Problem noszenia japonek jest taki, że często trzeba zaginać palce stóp, by upewnić się, że obuwie nie spadnie i pozostanie na stopie. Właśnie to, jak zapewniają specjaliści, zmusza mięśnie przedniej części stóp do cięższej pracy, co powoduje ich zmęczenie i urazy, które nie występują podczas chodzenia boso lub w trampkach.
Japonki są szkodliwe dla stóp, gdyż mają płaskie podeszwy, bez podpory dla pięt i specjalnego wygięcia w kształcie łuku, więc często mogą prowadzić do płaskostopia. Brak odpowiedniego łuku na podeszwie powoduje, że nogi odkształcają się do wewnątrz, a brak obcasa, że stopy się ślizgają.
Oba te czynniki zmuszają nogi do ciężkiej pracy, ponieważ muszą utrzymać obuwie w odpowiednim miejscu.
Cienkie, niestabilne japonki także skracają długość kroku, a przy tym narażają nogi oraz stopy na dodatkowe, niepotrzebne obciążenia.
Nie jest zalecane również wkładanie na stopy japonek podczas czynności, które mogą być niebezpieczne dla palców na nogach.

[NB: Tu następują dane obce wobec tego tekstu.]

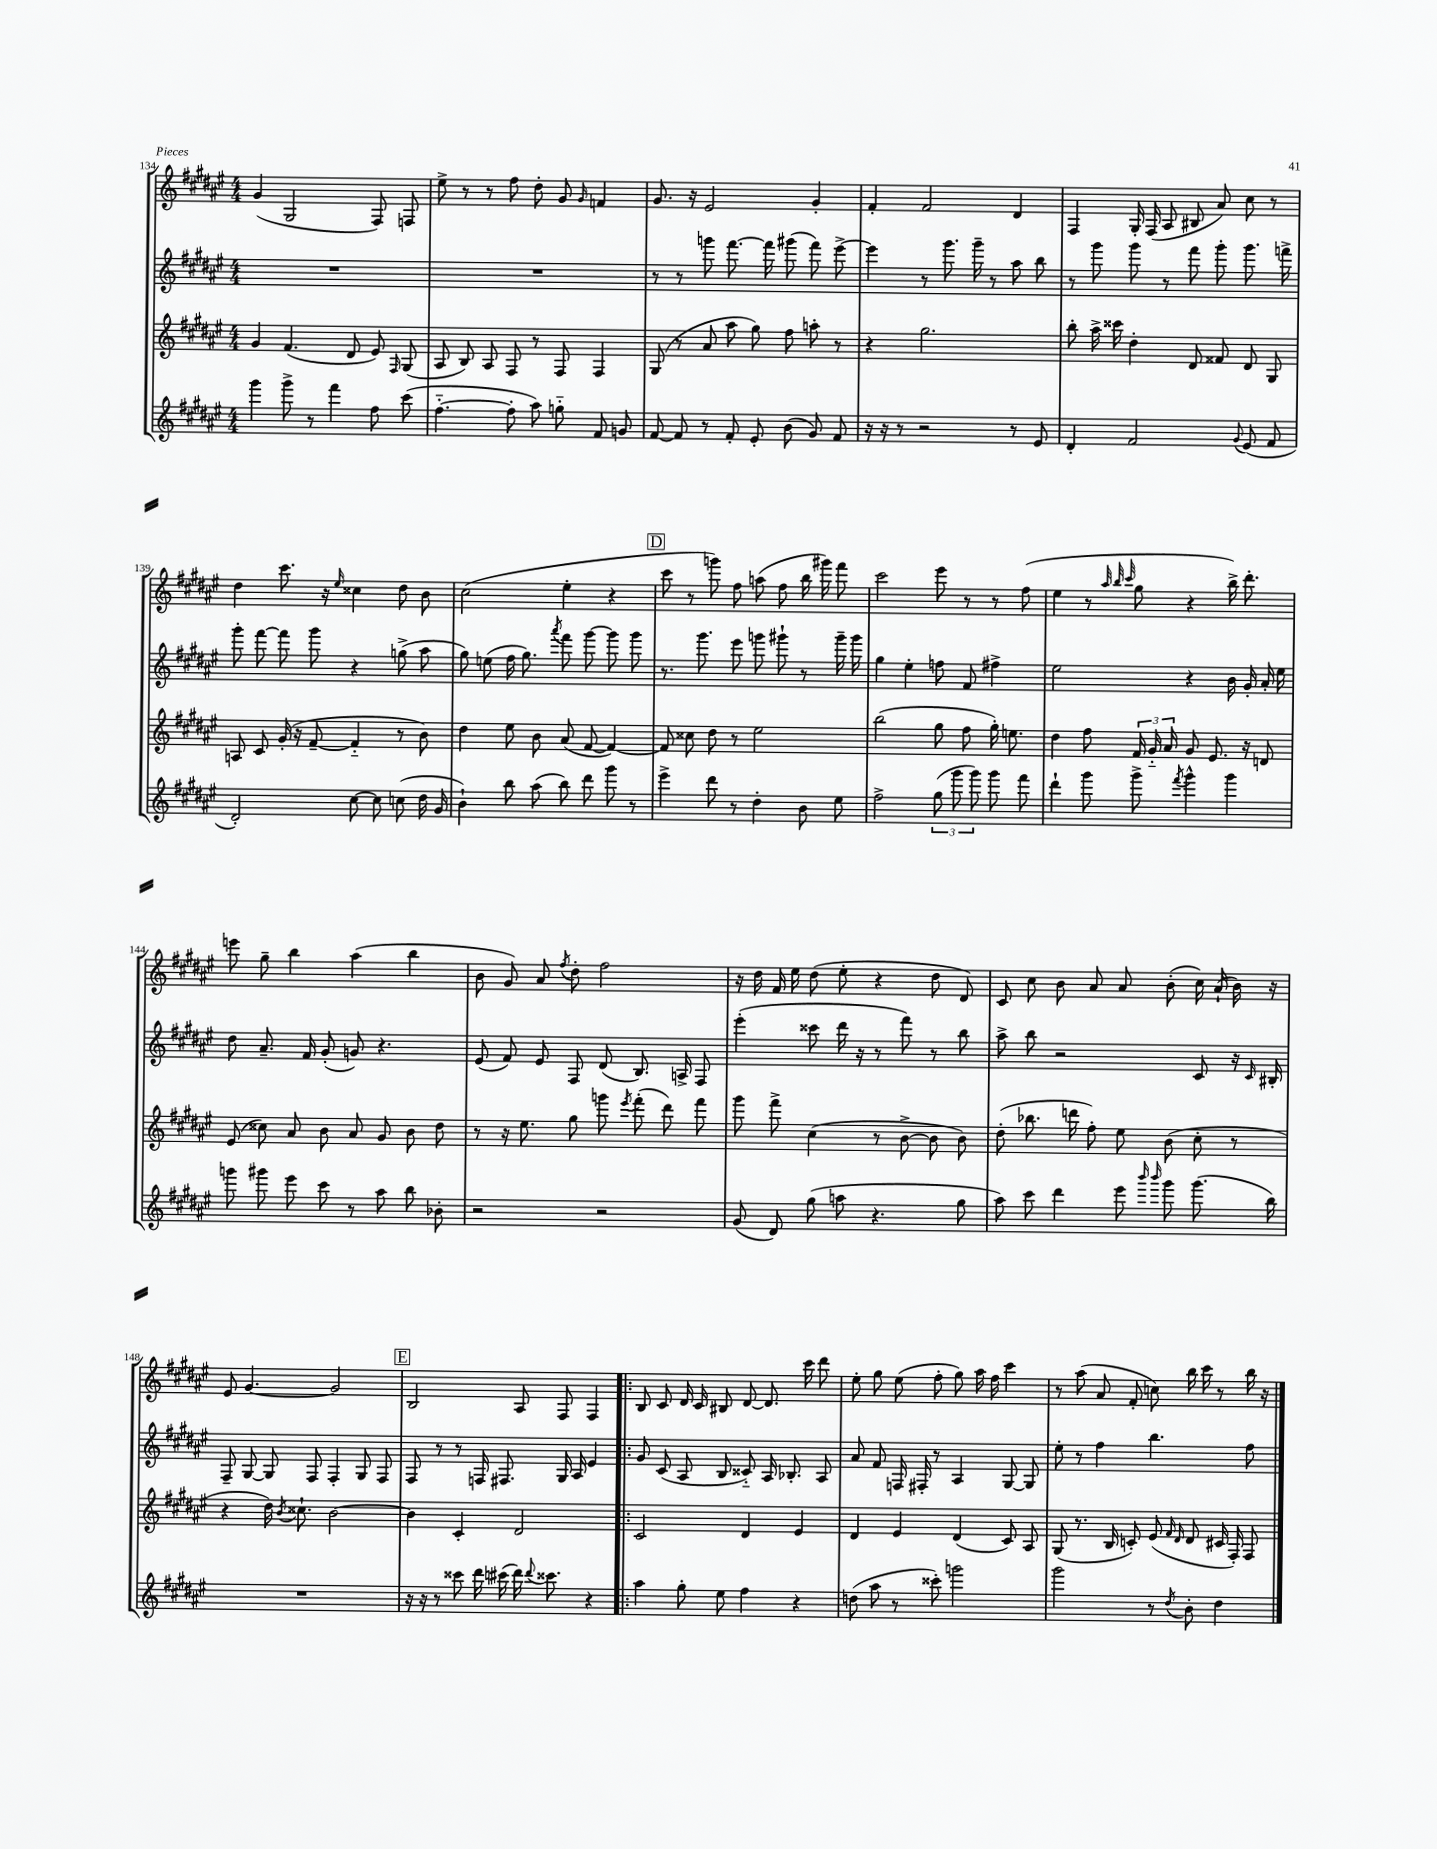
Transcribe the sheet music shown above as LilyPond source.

<<
\new StaffGroup <<
\new Staff = "s0" {
    \clef treble \key fis \major \numericTimeSignature \time 4/4
    \autoBeamOff gis'4( gis2 fis8) f8 |
    eis''8-> r8 r8 fis''8 dis''8-. gis'8 \grace { gis'16 } f'4 |
    gis'8. r16 eis'2 gis'4-. |
    fis'4-. fis'2 dis'4 |
    fis4 gis16-. fis16( ais8 bis8 ais'8) cis''8 r8 |
    dis''4 cis'''8. r16 \grace { eis''16 } cisis''4 dis''8 b'8 |
    cis''2( eis''4-. r4 |
    \mark \markup { \box "D" } cis'''8 r8 g'''8) fis''8 a''8( fis''8 b''16 gis'''16) fis'''8 |
    cis'''2 eis'''8 r8 r8 fis''8( |
    eis''4 r8 \grace { ais''32 b''32 cis'''32 } gis''8 r4 b''16->) dis'''8.-. |
    e'''8 gis''8-- b''4 ais''4( b''4 |
    b'8 gis'8) ais'8 \acciaccatura { fis''8 } dis''8-. fis''2 |
    r16 dis''16 fis'16 eis''16 dis''8( eis''8-. r4 dis''8 dis'8) |
    cis'8 cis''8 b'8 ais'8 ais'8 b'8-.( cis''16) ais'16-!( b'16) r16 |
    eis'8 gis'4.~ gis'2 |
    \mark \markup { \box "E" } b2 ais8 fis8 fis4 |
    \bar ".|:" b8 cis'8 dis'16 cis'16 bis8 dis'8~ dis'8. cis'''16 dis'''8 |
    eis''8-. gis''8 eis''8( fis''8-. gis''8) ais''16 fis''16 cis'''4 |
    r8 ais''8( ais'8 fis'8-. c''8) b''16 cis'''16 r8 b''16 r16 \bar "|." |
}
\new Staff = "s1" {
    \clef treble \key fis \major \numericTimeSignature \time 4/4
    \autoBeamOff R1 |
    R1 |
    r8 r8 g'''8 fis'''8.~ fis'''16 gis'''8( fis'''8) eis'''8~-> |
    eis'''4 r8 gis'''8. gis'''16-- r8 ais''8 b''8 |
    r8 gis'''8 gis'''8 r8 fis'''8 gis'''8-. gis'''8. f'''16-> |
    gis'''8-. fis'''8~ fis'''8 gis'''8 r4 g''8->( ais''8 |
    gis''8) e''8( fis''16 gis''8.) \acciaccatura { ais'''8 } fis'''8 gis'''8~ gis'''8 gis'''8 |
    \mark \markup { \box "D" } r8. gis'''8. eis'''8 g'''8 gis'''8-! r8 gis'''16-- gis'''16 |
    gis''4 eis''4-. f''8 fis'8 fis''4-> |
    eis''2 r4 b'16 gis'16-. ais'16-. eis''16 |
    dis''8 ais'8.-- fis'16 gis'8-.( g'8) r4. |
    eis'8( fis'8) eis'8 fis8 dis'8( b8.) a16-> fis8 |
    eis'''4-.( cisis'''8 dis'''16 r16 r8 fis'''8) r8 b''8 |
    ais''8-> b''8 r2 cis'8 r16 \grace { cis'16 } bis16-. |
    fis8-- gis8~ gis8 fis8 fis4-. gis8 fis8 |
    \mark \markup { \box "E" } fis8 r8 r8 f16 fis8. gis16 ais16 eis'4 |
    \bar ".|:" gis'8 cis'8( ais8 b8 cisis'8-_) ais16 bes8.-. ais8 |
    ais'8 fis'8 f16 fis16-. r8 ais4 gis8~ gis8 |
    eis''8-. r8 fis''4 b''4. fis''8 \bar "|." |
}
\new Staff = "s2" {
    \clef treble \key fis \major \numericTimeSignature \time 4/4
    \autoBeamOff gis'4 fis'4.( dis'8 eis'8) \grace { fis16 } gis8( |
    ais8 b8) ais8 fis8 r8 fis8 fis4 |
    gis8( r8 ais'8 ais''8 gis''8) fis''8 a''8-. r8 |
    r4 gis''2. |
    b''8-. ais''16-> cisis'''16 dis''4-. dis'8 fisis'8 dis'8 gis8 |
    a8 cis'8 gis'16-.( r16 fis'8~-- fis'4-_ r8 b'8) |
    dis''4 eis''8 b'8 ais'8( fis'8~ fis'4~) |
    \mark \markup { \box "D" } fis'8 cisis''8 dis''8 r8 eis''2 |
    b''2( gis''8 fis''8 gis''16-.) e''8. |
    dis''4 fis''8 \tuplet 3/2 { fis'16 gis'16-_ ais'16 } gis'8 eis'8. r16 d'8 |
    eis'8( cisis''8) ais'8 b'8 ais'8 gis'8 b'8 dis''8 |
    r8 r16 eis''8. gis''8 g'''8 \acciaccatura { eis'''8 } fis'''8-.( dis'''8) fis'''8 |
    gis'''8 fis'''8-> cis''4( r8 b'8~-> b'8 b'8) |
    dis''8-.( bes''8. d'''16 fis''8-.) eis''8 b'8( cis''8-. r8 |
    r4 dis''16) \acciaccatura { b'8 } cisis''8.-! b'2~ |
    \mark \markup { \box "E" } b'4 cis'4-. dis'2 |
    \bar ".|:" cis'2 dis'4 eis'4 |
    dis'4 eis'4 dis'4( cis'8) ais8 |
    gis8( r8. b16 c'8-.) eis'8( \grace { fis'16 dis'16 } dis'8 cis'16 fis16-.) fis8 \bar "|." |
}
\new Staff = "s3" {
    \clef treble \key fis \major \numericTimeSignature \time 4/4
    \autoBeamOff gis'''4 gis'''8-> r8 fis'''4 fis''8 cis'''8( |
    fis''4.~-_ fis''8-. ais''8) g''8-_ fis'8 g'8 |
    fis'8~ fis'8 r8 fis'8-. eis'8-. b'8( gis'8) fis'8 |
    r16 r16 r8 r2 r8 eis'8 |
    dis'4-. fis'2 \appoggiatura { gis'8 } eis'8( fis'8 |
    dis'2-.) cis''8~ cis''8 c''8( dis''16 gis'16 |
    b'4-!) b''8 ais''8( b''8) dis'''8 gis'''8 r8 |
    \mark \markup { \box "D" } eis'''4-> dis'''8 r8 dis''4-. b'8 eis''8 |
    fis''2-> \tuplet 3/2 { gis''8( gis'''8 gis'''8) } gis'''8 fis'''8 |
    dis'''4-! gis'''8 gis'''8-> \acciaccatura { fis'''8 } gis'''4-^ gis'''4 |
    g'''8 gis'''8 eis'''8 cis'''8 r8 ais''8 b''8 bes'8-. |
    r2 r2 |
    gis'8( dis'8) gis''8( a''8 r4. gis''8 |
    ais''8) cis'''8 dis'''4 eis'''8 \grace { b'''16 b'''16 } gis'''8 gis'''8.( b''16) |
    R1 |
    \mark \markup { \box "E" } r16 r16 r8 cisis'''8 dis'''16 cis'''16( dis'''16) \appoggiatura { dis'''8 } cisis'''8. r4 |
    \bar ".|:" ais''4 gis''8-. eis''8 fis''4 r4 |
    d''8( ais''8 r8 cisis'''8-.) g'''2 |
    gis'''2 r8 \acciaccatura { dis''8 } b'8-. dis''4 \bar "|." |
}
>>
>>
\layout { \context { \Score currentBarNumber = #134 } }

Japonki nie nadają się także na dłuższe spacery, gdyż w krótkim czasie przedwcześnie zmęczą stopy i zniechęcą do dalszego ruchu. W takim przypadku na długie spacery o wiele lepsze będą trampki, które zapewniają trwałe wsparcie dla stóp i nóg. Te płócienne buty na gumowej podeszwie są przeznaczone przeważnie dla zajęć sportowych i ruchu na świeżym powietrzu.